*** Sayfa metni ***

TÜRKİYE CUMHURİYETİ
|
ANAYASA MAHKEMESİ
|
|
|
BİRİNCİ BÖLÜM
|
|
KARAR
|
|
AHMET TEKÇE VE DİĞERLERİ BAŞVURUSU
|
(Başvuru Numarası: 2017/32782)
|
|
Karar Tarihi: 29/1/2020
|
|
BİRİNCİ BÖLÜM
|
|
KARAR
|
|
Başkan
|
:
|
Hasan Tahsin GÖKCAN
|
Üyeler
|
:
|
Serdar ÖZGÜLDÜR
|
|
|
Hicabi DURSUN
|
|
|
Kadir ÖZKAYA
|
|
|
Yusuf Şevki HAKYEMEZ
|
Raportör
|
:
|
Mahmut ALTIN
|
Başvurucular
|
:
|
1. Ahmet TEKÇE
|
|
|
2. Ali TEKÇE
|
|
|
3. Ayşe SEVGİLİ
|
|
|
4. Fatma ARABACI
|
|
|
5. Mehmet TEKÇE
|
|
|
6. Mehmet TEKÇE
|
|
|
7. Miyase SEVEN
|
|
|
8. Mustafa TEKÇE
|
|
|
9. Müzeyyen TEKÇE
|
|
|
10. Zalha TEKÇE
|
Vekili
|
:
|
Av. Adem YEŞİL
|
I. BAŞVURUNUN KONUSU
1. Başvuru, kamulaştırma bedelinin değer kaybına uğratılması
nedeniyle mülkiyet hakkının ihlal edildiği iddiasına ilişkindir.
II. BAŞVURU SÜRECİ
2. Başvuru 17/8/2017 tarihinde yapılmıştır.
3. Başvuru, başvuru formu ve eklerinin idari yönden yapılan ön
incelemesinden sonra Komisyona sunulmuştur.
4. Komisyonca başvurunun kabul edilebilirlik incelemesinin Bölüm
tarafından yapılmasına karar verilmiştir.
5. Bölüm Başkanı tarafından başvurunun kabul edilebilirlik ve
esas incelemesinin birlikte yapılmasına karar verilmiştir.
6. Başvuru belgelerinin bir örneği bilgi için Adalet Bakanlığına
(Bakanlık) gönderilmiştir. Bakanlık, görüş bildirmemiştir.
III. OLAY VE OLGULAR
7. Başvuru formu ve eklerinde ifade edildiği şekliyle olaylar
özetle şöyledir:
A. Kamulaştırma Süreci
8. Kahramanmaraş'ın Merkez ilçesine bağlı Cüceli köyü 548 ve 572
parsel numaralı taşınmazlardan 548 parsel numaralı taşınmazdan ifraz yoluyla
oluşan 746 parsel numaralı taşınmaz ile 572 parsel numaralı taşınmazdan ifraz
yoluyla oluşan 744 parsel numaralı taşınmaz Sır Barajı suları altında
kalmıştır.

***

**Yapılacak iş**
Yukarıdaki karar metnine dayanarak aşağıdaki soruları yanıtlayın.
(a) Başvuru hangi tarihte yapılmıştır?
(b) Başvurucuların vekili kimdir?
(c) 744 ve 746 parsel numaralı taşınmazlar hangi barajın suları altında kalmıştır?

*** Gösterilen bilgiler ***

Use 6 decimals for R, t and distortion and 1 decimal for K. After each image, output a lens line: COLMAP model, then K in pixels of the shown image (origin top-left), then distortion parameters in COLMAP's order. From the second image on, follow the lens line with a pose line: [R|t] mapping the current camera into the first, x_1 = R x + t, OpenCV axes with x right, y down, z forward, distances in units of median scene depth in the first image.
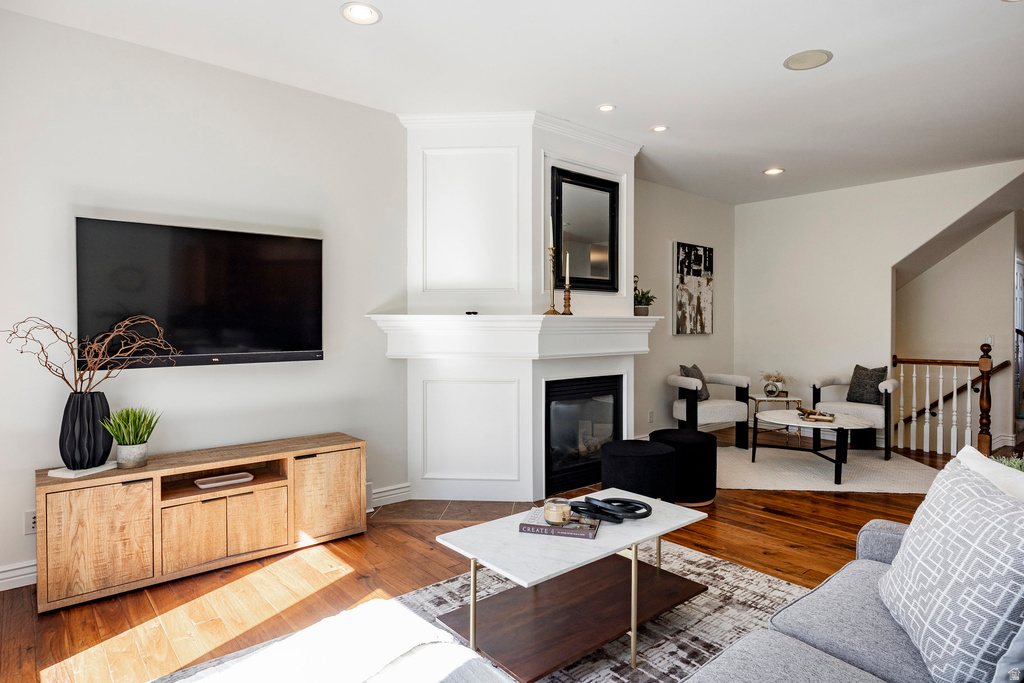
lens RADIAL K [[582.4, 0, 535.0], [0, 582.4, 333.2], [0, 0, 1]] dist [-0.003742, -0.000769]
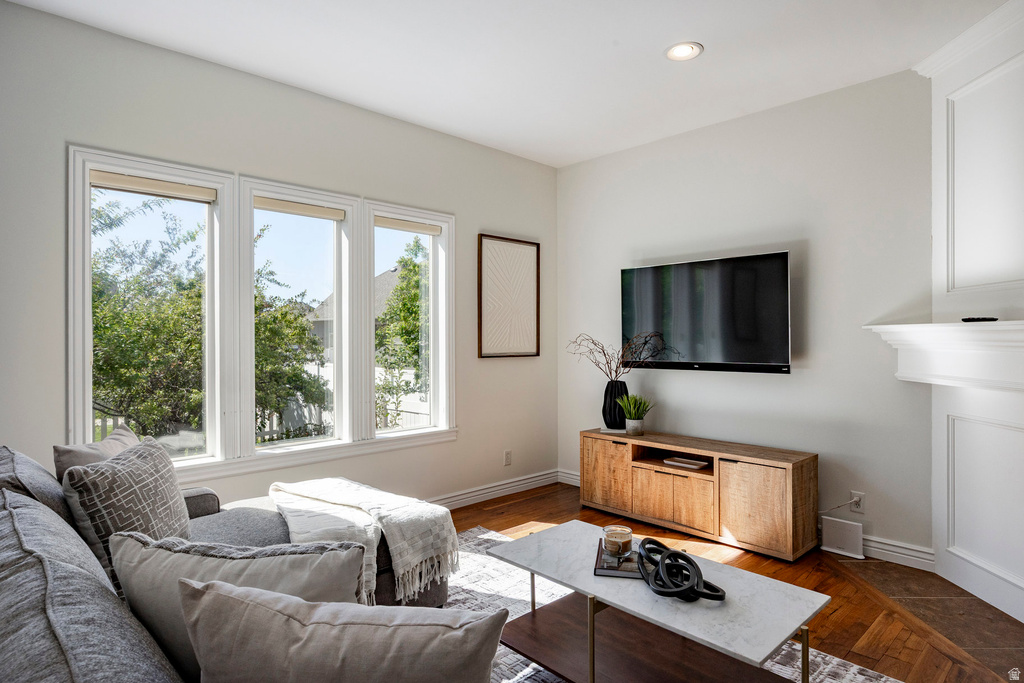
lens RADIAL K [[582.4, 0, 511.1], [0, 582.4, 343.7], [0, 0, 1]] dist [-0.003742, -0.000769]
pose [[0.016483, 0.006143, -0.999845, 0.645601], [-0.015419, 0.999864, 0.005889, -0.003491], [0.999745, 0.015320, 0.016575, 0.554372]]
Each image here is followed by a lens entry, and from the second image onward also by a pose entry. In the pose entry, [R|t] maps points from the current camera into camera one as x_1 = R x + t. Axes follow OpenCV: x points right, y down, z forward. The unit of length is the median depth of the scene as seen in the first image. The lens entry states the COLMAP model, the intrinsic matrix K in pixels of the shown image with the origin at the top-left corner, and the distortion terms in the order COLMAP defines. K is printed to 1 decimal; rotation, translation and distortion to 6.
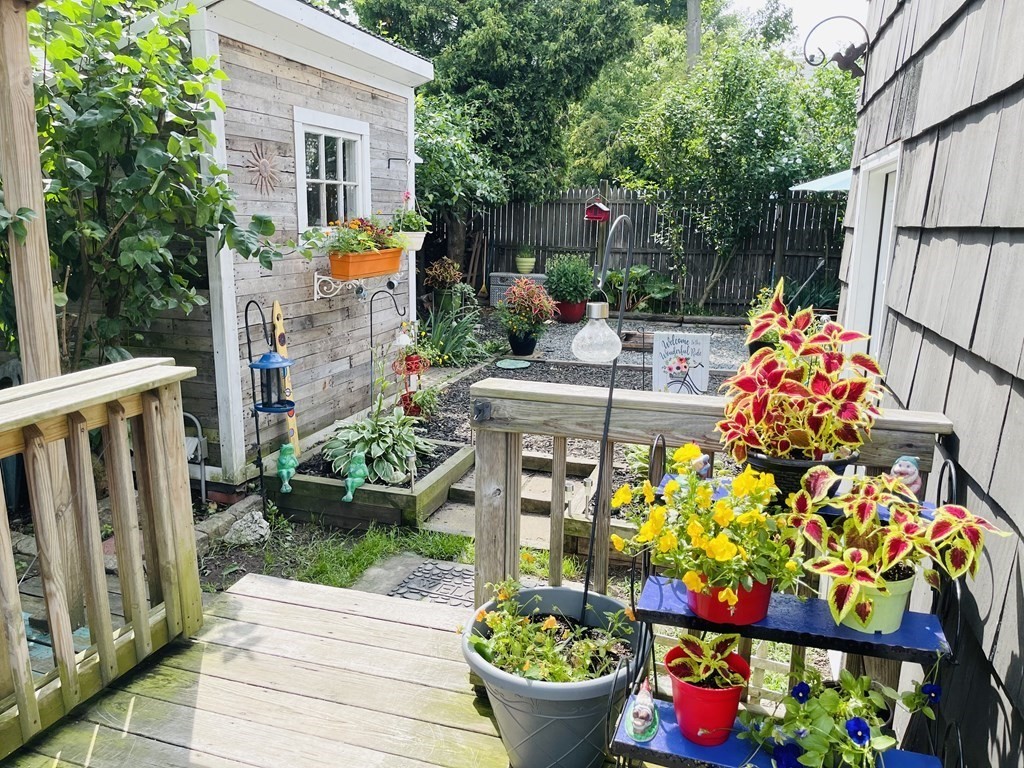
lens RADIAL K [[761.6, 0, 510.7], [0, 761.6, 377.5], [0, 0, 1]] dist [0.057305, -0.081839]
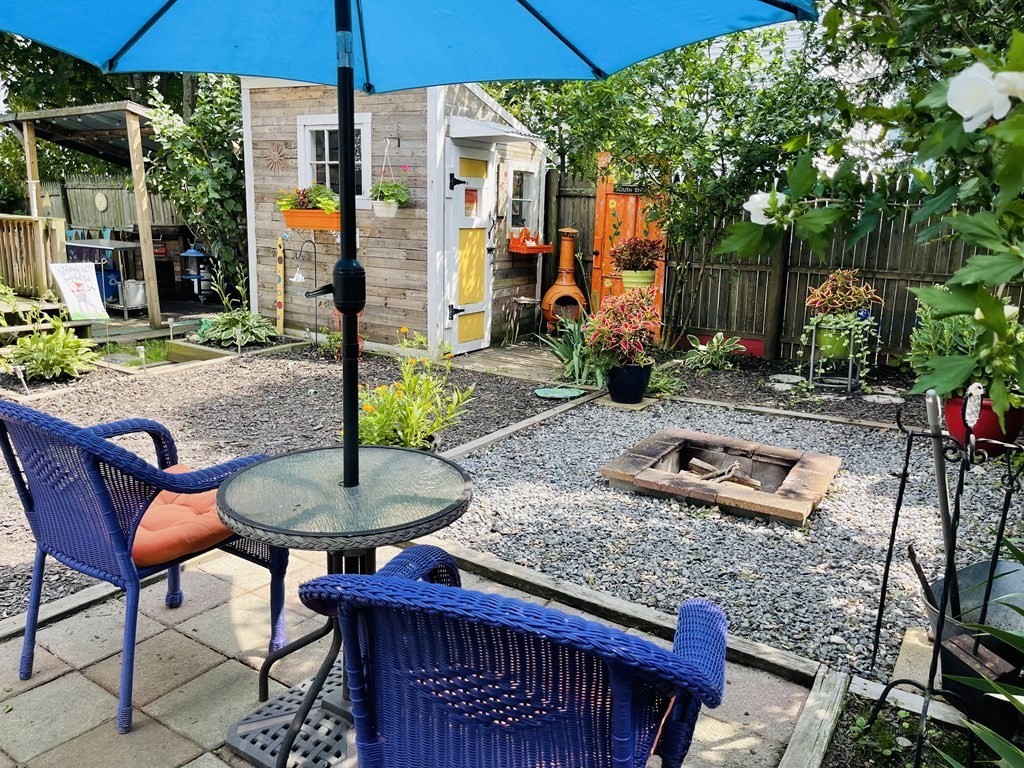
lens RADIAL K [[761.6, 0, 510.7], [0, 761.6, 377.5], [0, 0, 1]] dist [0.057305, -0.081839]
pose [[-0.252443, 0.184874, -0.949786, 1.236993], [-0.245567, 0.937200, 0.247694, -0.355369], [0.935932, 0.295765, -0.191190, 1.915706]]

***

**Yanıt alanı**
(a) 17/8/2017
(b) Av. Adem YEŞİL
(c) Sır Barajı